Nicknamed 'Calamity Jane,' Rookie Cop Anita McKeown Gets Nothing but Bad Breaks
08/12/1985 AT 01:00 AM EDT
08/12/1985 AT 01:00 AM EDT
Anita McKeown, a 5'9" blonde with a movie star's face and Hulk Hogan's muscle power, thought hard about becoming a police officer before applying to the Santa Monica force last year. She wanted a job that was different, one where she wouldn't be tied to a desk. And, confesses McKeown sheepishly, "There was a little of the fantasy about cops on TV."
McKeown, 24, may have had Hill Street Blues on her mind when she entered the police academy in April 1984, but after nearly a year on the job her story seems destined more for Emergency Room. During her first 10 months on the 148-strong city force, she suffered more serious mishaps in the line of duty than anybody can remember in the department's history. Her colleagues call her Calamity Jane and jokingly dive for cover whenever she strolls into the station house. That isn't often: She has spent 29 of her first 50 weeks sidelined with injuries. Consequently, her superiors told her she has failed probation and will have to repeat as a rookie if she wants to stay in the force. She vows to do just that. "I think it's just the luck of the draw," shrugs McKeown, a 140-pound Californian, now recovering from her second broken ankle. "If I thought it was anything more, I would quit."
Still the year has been so bad that McKeown, a psychology major who attended Cal State-Northridge on a basketball scholarship, has become a celebrity. She is scheduled for Johnny and Merv, and veteran Hollywood producer Andrew (The Rebel) Fenady has snapped up the rights to her life story. "I started tingling when I read about her," he gushes.

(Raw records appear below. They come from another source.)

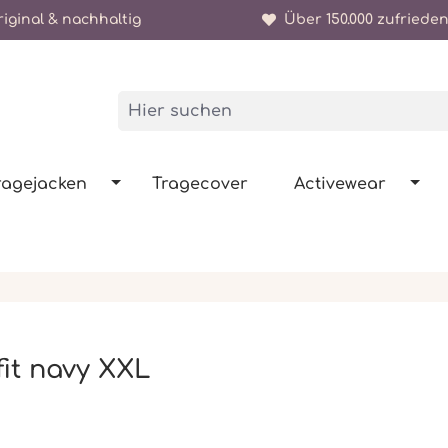
iginal & nachhaltig
Über 150.000 zufrieden
ragejacken
Tragecover
Activewear
fit navy XXL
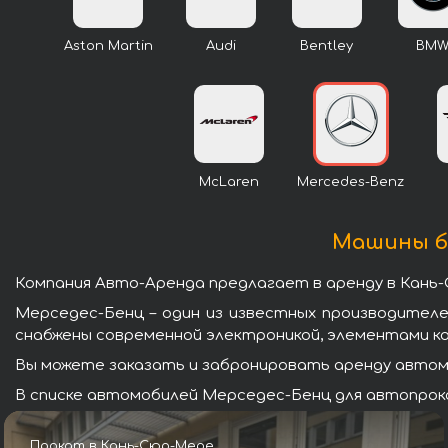
Aston Martin
Audi
Bentley
BM
McLaren
Mercedes-Benz
Машины бр
Компания Авто-Аренда предлагает в аренду в Кань
Мерседес-Бенц – один из известных производител
снабжены современной электроникой, элементами к
Вы можете заказать и забронировать аренду автомо
В списке автомобилей Мерседес-Бенц для автопрока
Прокат в Кань-Сюр-Мере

Consider the lowlights of McKeown's rookie year:
Nov. 10, 1984: McKeown, who finished in the top 17 percent of her class (and second among 16 women), is working the 10 p.m. to 8 a.m. shift. She pulls over a car for a routine traffic check, but the drunk driver gets out and starts running. McKeown gives chase, overtakes him and wrestles him to the ground. He grabs her gun, but she smashes his wrist. She subdues the man, but breaks a finger and badly wrenches her back in the process. She's out for five weeks.
Dec. 23, 1984: McKeown stops her patrol car at 11:30 p.m. to question two youths who, neighbors complain, are noisy. "Before I know it, one of them pulls a knife from his waist and lunges at me," she says. "He got me in the hand and shoulder." The other boy shoves a gun to her head and pulls the trigger. Nothing happens. "When I heard the click, I thought I was dead," says McKeown. Later she is found by backup officers facedown and unconscious from a blow to the head. She spends 12 hours in the hospital. Her superiors tell her to take two weeks off.
Feb. 9, 1985: After a week of desk duty she is back on patrol. About 1 a.m. she reports a three-car collision on the Santa Monica Freeway. McKeown is helping to push one of the cars off the road when a drunk driver clips her and she is thrown to the pavement. Forever diligent, she limps over to the car, which has crashed into the center of the divider, and arrests the driver. Score this one a broken right ankle and torn kidney. She's out for seven weeks.
April 23, 1985: Four trouble-free weeks end at 2:30 a.m. She spots a car without taillights, and is close enough to read the plates, when one of the passengers leans out the window and starts shooting. The bullets shatter her windshield and miss her head by inches. "It was the one time I came close to quitting," she says.
June 13, 1985: McKeown gives chase at 100 mph to a stolen car that crashes into a wall, killing one passenger. The wall stops McKeown too, and she spends two days in intensive care and four more in the hospital for injuries including a broken ankle, bruised heart and torn eye tissue.
There is a bright side to all this. McKeown's once sputtering social life has picked up again. "I lost my boyfriend when I entered the academy," she says. "He just couldn't handle the fact that I was a cop." Her current beau, whose appropriate name is Mike Hurt, 29, handles it better because he, too, is a Santa Monica officer. They got to know each other when he helped investigate her stabbing incident; he later consoled her through her other medical traumas. In fact, some of their early dates were in the emergency room. Hurt, a muscular guy, isn't wild about McKeown being on the force. "Look, I just figure if you've got a bad guy out there and he's built like Arnold Schwarzenegger, you need somebody just as strong to take him out."
But plucky Anita, one of five kids of an electrician and a homemaker, isn't about to give up her $22,000-a-year job because of a few broken bones and stray bullets. "My family and friends are crusading to get me to retire," she says. "But I've decided to grit my teeth and go back." Come August 22, McKeown returns to active duty. Watch out, Miami Vice. Or better yet, General Hospital.